Interestingly, the bankruptcy that ensued would trigger a battle between the bankruptcy court, district court and court of appeals, regarding a tax loophole that emerged during the bankruptcy proceedings. The loophole would protect the bankrupted party against having to pay various taxes, fees and interest to the government. The case, which would have changed the bankruptcy law and tax code, was upheld in the Court of Appeals in favour of Ron Pair Enterprises (Midwest International). But the US Supreme Court filed suit against Ron Pair Enterprises, where the case was argued in Washington DC in front of the likes of William 

Rehnquist and Sandra Day O’Conner. In the end, the Supreme Court would rule against Ron in a 5/4 decision, and the bankruptcy would enter chapter 11.

At a moment of time when things were at their worst, a few employees jumped ship to compete across town. The expectation by many was that Midwest was finished. It was an expectation that would prove wrong. Ron would pick Midwest up from out of the mud and forge ahead.

As environmental laws became more stringent, the market for dust-free loading equipment grew. The cross-town competitors that defected from Midwest would eventually spin-off their own set of detractors and competitors; a pattern that would repeat itself a few more times until the present day. Although some of those loading spout companies are no longer in business, today there remain several in Charlevoix County. Some have even dubbed the county ‘The Loading Spout Mecca’, though I would describe it better as a soap opera. One that we turned off a long time ago.

But what one can’t turn off is the history of our industry and what ultimately brought us to Charlevoix.

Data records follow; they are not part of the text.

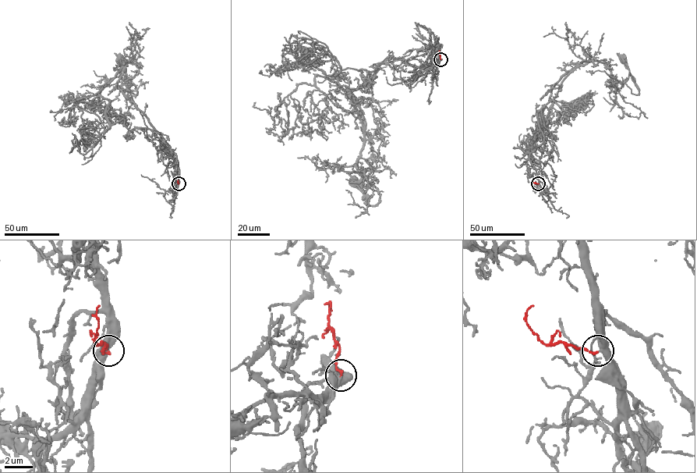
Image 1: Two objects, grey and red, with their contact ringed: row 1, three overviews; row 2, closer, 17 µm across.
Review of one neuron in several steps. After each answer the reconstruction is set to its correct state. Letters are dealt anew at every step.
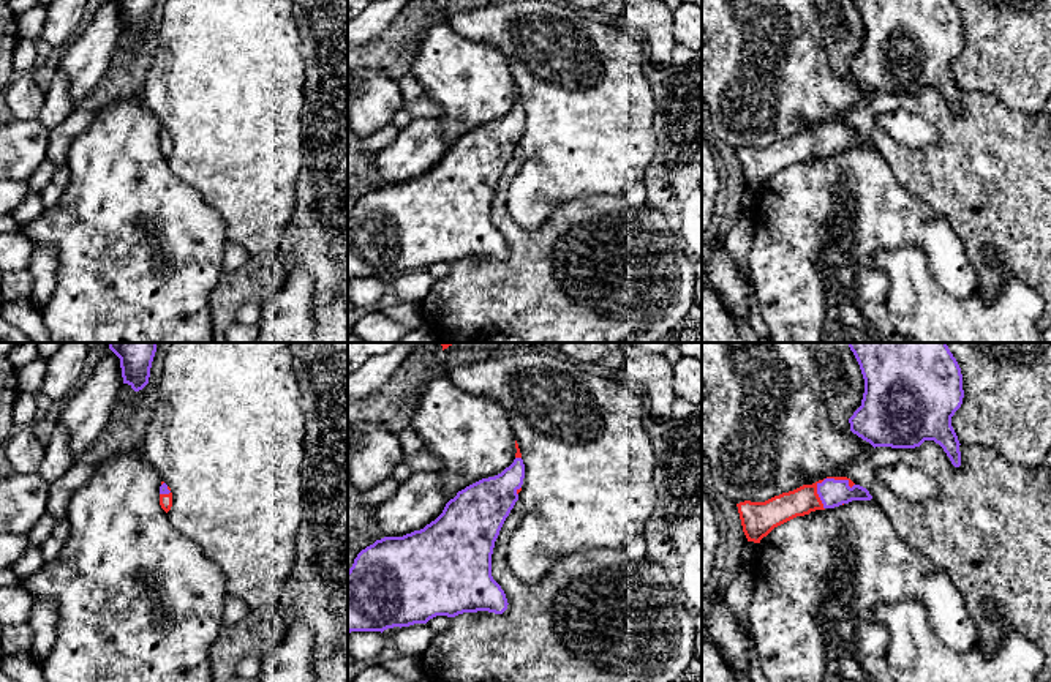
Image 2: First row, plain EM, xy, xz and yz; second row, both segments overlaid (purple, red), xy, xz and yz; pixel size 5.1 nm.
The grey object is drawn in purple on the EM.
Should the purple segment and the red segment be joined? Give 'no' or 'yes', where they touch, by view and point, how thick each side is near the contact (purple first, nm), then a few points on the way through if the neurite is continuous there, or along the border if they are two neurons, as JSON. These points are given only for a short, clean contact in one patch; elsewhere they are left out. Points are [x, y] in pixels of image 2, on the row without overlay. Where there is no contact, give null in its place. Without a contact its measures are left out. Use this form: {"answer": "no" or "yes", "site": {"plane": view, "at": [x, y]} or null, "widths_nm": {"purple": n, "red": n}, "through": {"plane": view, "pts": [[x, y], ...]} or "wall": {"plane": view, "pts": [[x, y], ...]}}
{"answer": "yes", "site": {"plane": "yz", "at": [825, 125]}, "widths_nm": {"purple": 140, "red": 140}, "through": {"plane": "yz", "pts": [[833, 139], [825, 125], [805, 146]]}}

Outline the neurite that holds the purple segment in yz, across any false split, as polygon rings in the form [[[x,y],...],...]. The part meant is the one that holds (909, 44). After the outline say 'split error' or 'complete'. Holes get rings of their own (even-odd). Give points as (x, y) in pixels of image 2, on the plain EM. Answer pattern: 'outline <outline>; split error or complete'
outline [[[853,0],[863,25],[861,52],[849,65],[850,77],[876,93],[915,95],[925,87],[939,90],[955,114],[961,112],[959,87],[951,63],[961,54],[964,36],[961,14],[953,0]]]; complete

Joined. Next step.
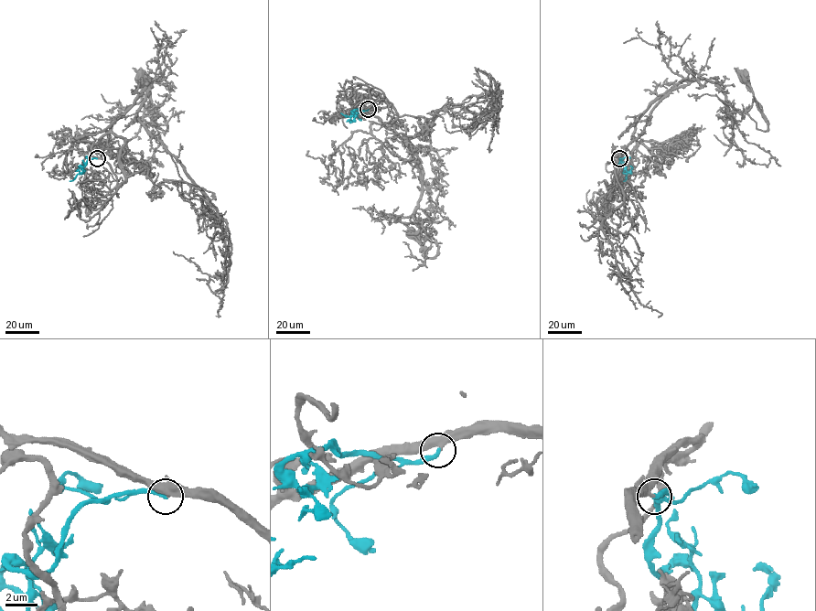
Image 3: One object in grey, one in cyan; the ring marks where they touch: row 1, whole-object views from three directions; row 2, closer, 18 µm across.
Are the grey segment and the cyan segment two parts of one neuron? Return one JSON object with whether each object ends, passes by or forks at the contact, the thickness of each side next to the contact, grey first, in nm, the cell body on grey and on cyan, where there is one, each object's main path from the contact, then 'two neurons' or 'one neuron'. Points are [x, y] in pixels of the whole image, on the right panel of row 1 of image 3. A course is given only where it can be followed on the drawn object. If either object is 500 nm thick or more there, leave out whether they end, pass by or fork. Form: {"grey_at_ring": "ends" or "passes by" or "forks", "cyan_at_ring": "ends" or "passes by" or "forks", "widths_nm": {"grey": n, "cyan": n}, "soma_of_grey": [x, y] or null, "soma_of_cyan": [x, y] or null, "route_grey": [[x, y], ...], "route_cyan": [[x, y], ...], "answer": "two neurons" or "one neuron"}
{"grey_at_ring": "passes by", "cyan_at_ring": "ends", "widths_nm": {"grey": 320, "cyan": 320}, "soma_of_grey": [744, 77], "soma_of_cyan": null, "route_grey": [[619, 158], [613, 186], [630, 170], [638, 116], [682, 81], [715, 83], [766, 131], [767, 117], [743, 77]], "route_cyan": [[619, 158], [619, 166], [624, 166], [627, 174], [623, 181]], "answer": "one neuron"}

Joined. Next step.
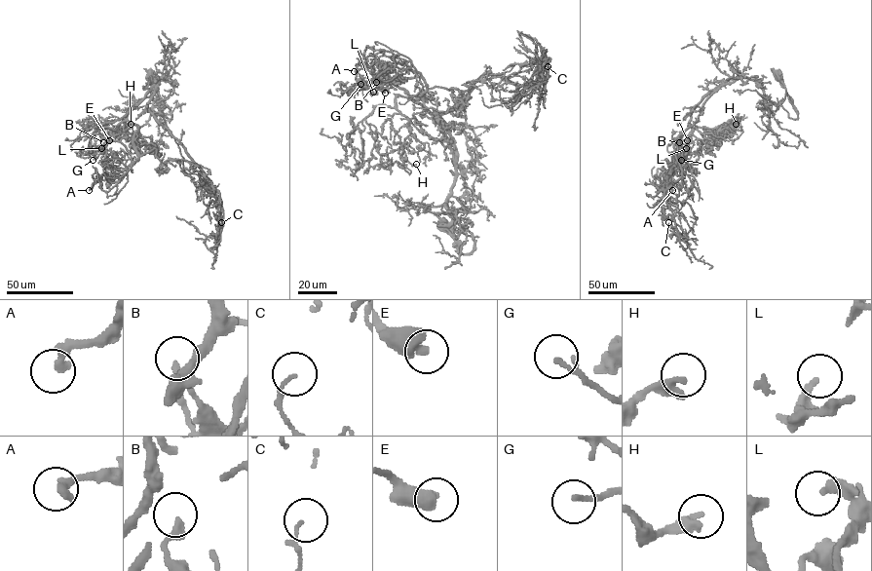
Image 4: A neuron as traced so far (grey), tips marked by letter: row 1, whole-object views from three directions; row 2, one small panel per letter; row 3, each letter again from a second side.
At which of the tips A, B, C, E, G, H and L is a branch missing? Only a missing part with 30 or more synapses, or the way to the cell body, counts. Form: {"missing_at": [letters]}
{"missing_at": ["A", "H"]}

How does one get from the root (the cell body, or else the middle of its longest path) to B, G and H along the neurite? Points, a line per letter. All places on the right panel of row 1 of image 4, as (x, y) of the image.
B: (777, 75), (796, 119), (755, 82), (727, 79), (695, 107), (686, 154), (673, 164), (679, 142)
G: (777, 75), (796, 119), (755, 82), (727, 79), (691, 114), (686, 154), (673, 164), (678, 141), (681, 160)
H: (777, 75), (796, 119), (755, 82), (740, 77), (711, 90), (689, 125), (713, 138), (722, 126), (736, 124)

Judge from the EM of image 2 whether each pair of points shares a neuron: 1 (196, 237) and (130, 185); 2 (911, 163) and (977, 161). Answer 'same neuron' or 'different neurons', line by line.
1: same neuron
2: same neuron

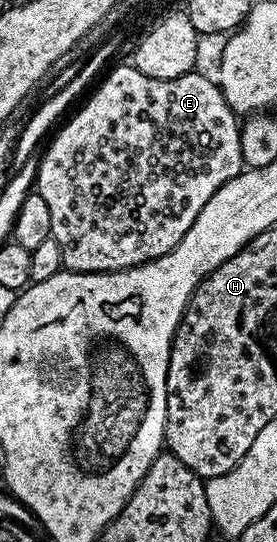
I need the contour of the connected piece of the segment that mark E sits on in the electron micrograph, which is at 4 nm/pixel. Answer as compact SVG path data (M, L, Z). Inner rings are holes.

Last December Midwest received a call from St. Marys Cement in Charlevoix. It was to replace the six loading spouts at their boat loading birth. It was a unique opportunity to bid a project in our hometown, but this project was particularly special because it involved replacing spouts my father manufactured 42 years prior. Midwest would ultimately be awarded the project, part of a major renovation St. Marys Cement had under way in upgrading its production, distribution and storage capabilities.
But it meant more than that. It represented a generational gap in our industry. I took over Midwest from my father in 2010. A year later, he died. A big chunk of Midwest died with him.
Having ridden the rollercoaster all those years, it was important for me to understand his legacy. The Charlevoix project represented that opportunity.

Over 40 years ago, Medusa Cement Company (now St. Marys Cement), alongside a host of equipment manufacturers, contractors, and consultants began orchestrating a network of high-speed cement terminals to meet the demand of an expanding cement market and compete with Huron Cement (now LafargeHolcim) which had dominated the Great Lakes region since 1908. This network would centre around a brand new cement plant in Charlevoix, Michigan and implement new high-speed loading/unloading technology. By the early 1970s, this vision became reality. In addition to the new plant in Charlevoix, Medusa constructed new silos in Milwaukee, Detroit, Manitowoc, and Cleveland. To make the network viable, Medusa converted an old but reliable steamship into a self-unloading cement carrier. The Medusa Challenger was born. Unlike Huron Cement’s

J.B. Ford carrier, the Challenger implemented a sophisticated high- speed unloading system highlighted by a first-of-its-kind vertical belt elevator developed by Webster Manufacturing. To complete the network, Medusa implemented new loading equipment at the Charlevoix plant. Fuller Bulk Handling (FL Smidth) installed shuttling airslide conveyors that could extend out over the Medusa Challenger. Attached to the end of the conveyors were newly designed bulk loading spouts by Ron Pair Enterprises (Midwest International) which allowed the high-speed loading of cement to be performed dust free. With the technologies in place, the new cement plant could offload its product onto the Challenger in just a matter of hours. The Challenger could then quickly unload at various terminals on the Great Lakes and swiftly return back to Charlevoix to receive another load. In 1972, cement distribution and transportation on the Great Lakes would be taken to unprecedented levels. Forty-two years later, the same spouts, same shuttling conveyors and same Medusa Challenger, were still chugging away.

That original project represented the old-school way of business, where companies were smaller, and built products 

because they believed in them. Companies would shake hands, roll up their sleeves and make the impossible possible. And if a company made a mistake, they would own up to it, and get it fixed. It seems a far cry from today’s business environment, littered with 300-page contracts stipulated by liability rather than substance, where finger pointing becomes the first reaction when anything goes wrong.

The new St. Marys Cement renovation in Charlevoix would make a connection to this earlier time, an older and arguably better generation. It would also signify the beginning of the bulk loading spout industry in Charlevoix, which stemmed from a relationship Midwest shared with Medusa in Detroit, Michigan.

In fact it started in the late 1960s on a cocktail napkin at Sinbad’s Bar and Grill on the Detroit River. On that cocktail napkin, Ron and Hayes Jensen, an engineer from Medusa Cement designed what would later become the MC22 bulk loading spout, a much needed answer to the problematic
dust emitted during the loading process; a problem that was worsening as silo withdrawal technologies were yielding higher loading
capacities. The loading spout provided a standard approach to dust-free loading and would make all other loadout apparatuses at the time obsolete.
As Ron Pair Enterprises began manufacturing these dust free loading spouts for Medusa, Peerless, and Huron Cement in the Detroit area during the late 1960s and early 1970s, it was that grand project surrounding the Medusa Charlevoix plant that would help bring the bulk loading industry to Northern Michigan.

Today, as the renovation at St. Marys Cement takes effect, and the new Midwest spouts begin their next 40-year voyage, it’s hard not to appreciate the efforts of a past generation and their contributions to our industry. It’s been a long time since my first days at Midwest, sitting in that dark little room, plugging away at books. But for a company that has been through the thick of it, and the family as well, we are ready, willing, and prepared for anything that comes our way.